Benchmarking: Benchmarking is the process of comparing and measuring an organization’s operations or its internal processes against those of a best-in-class performer from inside or outside its industry.
Process benchmarking is a systematic and continuous improvement process; a process of continually MEASURING and COMPARING an organization’s BUSINESS PROCESSES against business pro LEADERS anywhere in the world to gain INFORMATION which will help the organization take ACTION to IMPROVE its PERFORMANCE.
Key Points:
- Benchmarking is an increasingly popular improvement tool.
- Benchmarking concerns processes and practices.
- Benchmarking is a respected means of identifying processes that require major change.
- Benchmarking is done between consenting companies that may or may not be competitors.
- Benchmarking compares your process or practice with the target company’s best-in-class process or practice.
- The goal of benchmarking is to find “secrets of success” and then adapt and improve for your own application.
Benchmarking as it Relates to Continuous Improvement:
- Today’s competitive world does not allow time for gradual improvement in areas in which a company lags way behind.
- Benchmarking can tell a firm where it stands relative to best-in-class practices and processes, and which processes must be changed.
- Benchmarking provides a best-in-class model to be adopted, or even improved upon.
- Modern customers are better informed and demand the highest quality and lowest prices. Companies have a choice to either perform or go out of business.
- Benchmarking supports total quality by providing the best means for rapid, significant process/practice improvement.
Benchmarking Approach and Process:
- Obtain management commitment.
- Baseline your own processes.
- Identify your strong and weak process and document them.
- Select processes to be benchmarked.
- Form benchmarking teams.
- Research best-in-class.
- Select candidate best-in-class benchmarking partners.
- Form agreements with benchmarking partners.
- Collect data.
- Analyze data and establish the gap
- Plan action to close the gap/surpass.
- Implement change.
- Monitor.
- Update benchmarks; continue the cycle
Benchmarking Versus Re-Engineering: Process re-engineering should only be considered when it is impossible to use benchmarking.
- No known process available for benchmarking (rare).
- Best-in-class not willing to partner.
- Best-in-class inaccessible due to geography or expense
Role of Management in Benchmarking:
- For benchmarking to be productive, management must be committed to change.
- Management must provide the necessary funding.
- Management must allocate the appropriate personal.
- Information to be disclosed to benchmarking partners can only be cleared by management.
- Top level managers must themselves be directly involved in benchmarking activities.
Process Documentation:
- All people associated with the process should have a common understanding of it, and that can come only from documentation.
- A documented starting point is needed against which to measure performance improvement after benchmarking changes have been implemented.
- The organization will be dealing with people (the partners) who are not familiar with its processes.

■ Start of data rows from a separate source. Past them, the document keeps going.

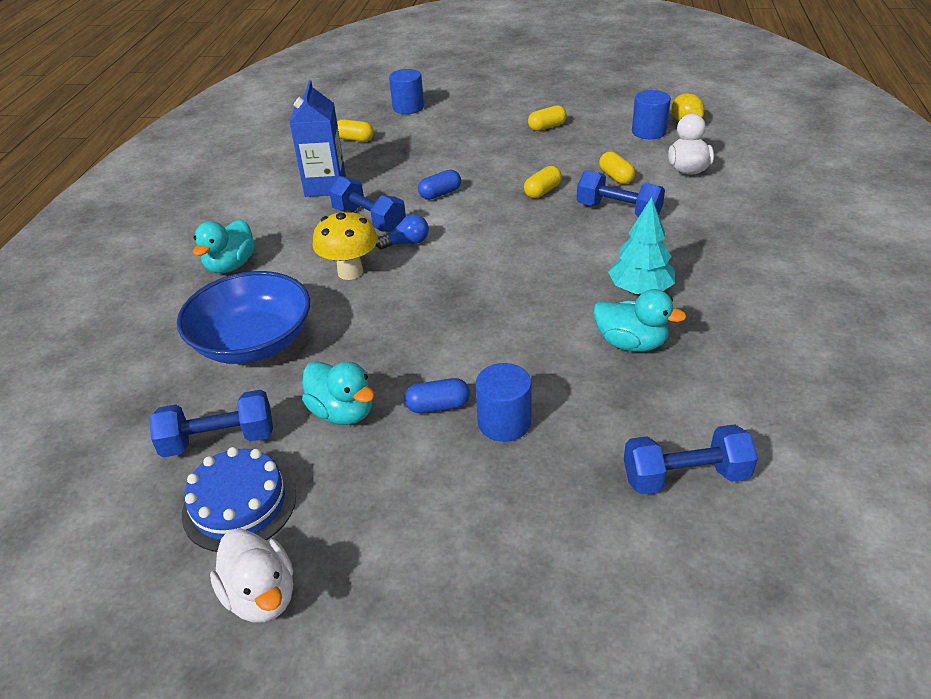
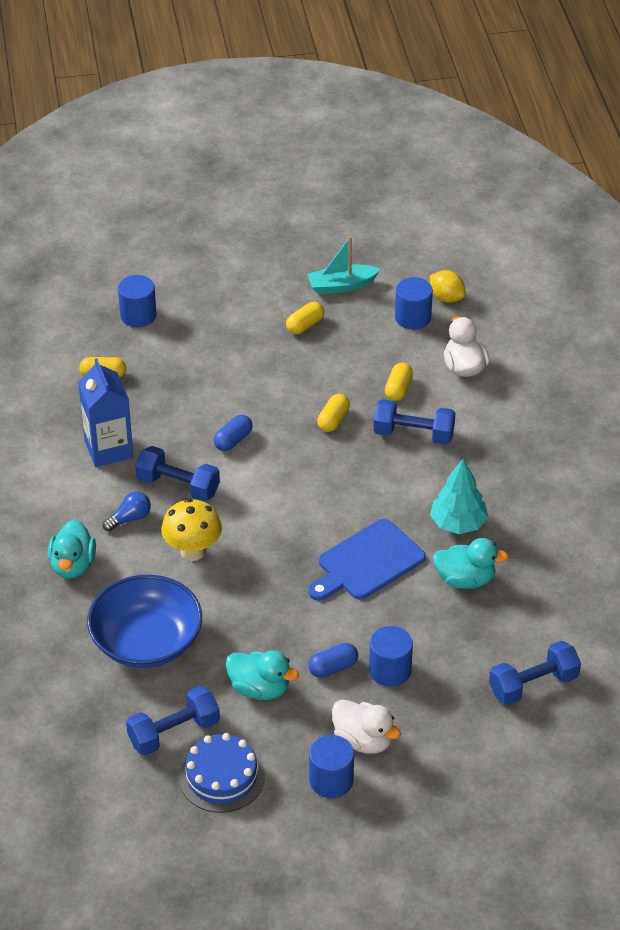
camera: 20 degrees left, 5 degrees up
(261, 596) = (275, 832): white duck -> white duck (363, 740)
(369, 542) = (331, 780): none -> blue cylinder
(406, 243) = (229, 508): blue light bulb -> blue light bulb (129, 518)
(525, 309) = (367, 562): none -> blue cutting board
(591, 106) = (341, 286): none -> turquoise boat
(616, 177) = (398, 389): yellow capsule -> yellow capsule turned 60 degrees clockwise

With an understanding of where the benchmarking organization is, the partner will be better able to help.
Settling for “OK-in-Class”: Reasons organizations too often choose benchmarking partners who are not best-in-class:
- The best-in-class is not interested in partnering.
- Research identified the wrong partner.
- The benchmarking company got lazy and picked a handy partner.
Obstacles to Successful Benchmarking:
- If a company is too internally focused it may not be aware that their processes are less efficient than best-in-class.
- An overly broad benchmarking objective can guarantee failure.
- Unrealistic timetables.
- Poor team composition–the people who use the process day in and day out, must be involved.
- Improper emphasis–A frequent cause of failure in benchmarking is that teams get bogged down in collecting endless data and put too much emphasis on the numbers.
- Insensitivity to partners–If you fail to observe protocol and common courtesy in all transactions, your organization runs the risk of being cut off.
BENCHMARKING CASE STUDY: XEROX (MANUFACTURING)
- Xerox’s success is the first one in the history of benchmarking.
- From a critical situation in 1972, Xerox became what we call today a “top benchmarking partner”.
- In 1979, Xerox starts benchmarking.
- In 1989, Xerox wins the Malcolm Baldrige National Quality Award.
- Product performance during the first 30 days of installation has increased 40%
- Manufacturing lead times have been reduced 50%.
- Manufacturing labor and material over-head rates have been improved by 31% and 46% respectively.
- Customer retention rate is 20% better than U.S. industry average
- A company wide performance measurement covering 240 key areas of product, service and business performance.
- The targets of world leaders.
- Tremendous gains in quality (78% defect reduction, increased reliability with 40% decrease in unscheduled maintenance, increased copy quality, 27% decrease in service response time).
- Significant reductions in labor and material over-heads.
- First company to offer three year product warranty.